Clone your voice and generate audiobook narrations or podcast intros without hiring voice actors.
Dictate notes, emails, and code comments hands-free using a global hotkey in any app.
Build AI agents in Claude or Cursor that speak responses aloud in custom cloned voices.
Create multi-speaker podcast episodes with different voices in a visual timeline editor.
Requires downloading large ML models (Whisper, Qwen3-TTS, Kokoro) and building Tauri desktop app with Rust dependencies.
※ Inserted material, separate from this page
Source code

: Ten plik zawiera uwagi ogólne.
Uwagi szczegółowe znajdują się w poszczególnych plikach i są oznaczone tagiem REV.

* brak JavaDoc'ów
Voicebox is a free, open-source desktop application that serves as a complete local AI voice studio, letting you clone voices, generate speech, and dictate into any app, all without sending data to the cloud. It positions itself as a combined local alternative to ElevenLabs (for voice output) and WisprFlow (for voice input). On the output side, you can clone any voice from a short audio sample and use it to convert text to speech in 23 languages, choosing from seven different text-to-speech engines, including Qwen3-TTS, Chatterbox, Kokoro, and HumeAI TADA, each with different strengths in quality, speed, and language coverage. You can add expressive tags like [laugh] or [sigh] to control delivery, apply audio effects like reverb or pitch shift, and even generate multi-speaker podcast-style conversations in a visual timeline editor. On the input side, a global keyboard hotkey activates voice dictation anywhere on your computer using Whisper-based speech recognition, automatically pasting the transcribed text into whatever field you are typing in. For AI power users, Voicebox exposes an API and a built-in MCP server (a standard for connecting AI tools), so agents running in tools like Claude Code or Cursor can call a single command to speak responses aloud in a cloned voice. All processing happens locally, nothing leaves your machine. It runs on macOS, Windows, Linux, and Docker, and is built with Tauri (a Rust-based framework for native desktop apps) with a TypeScript interface.
Generated 2026-05-18 · Model: sonnet-4-6 · Verify against the repo before relying on details.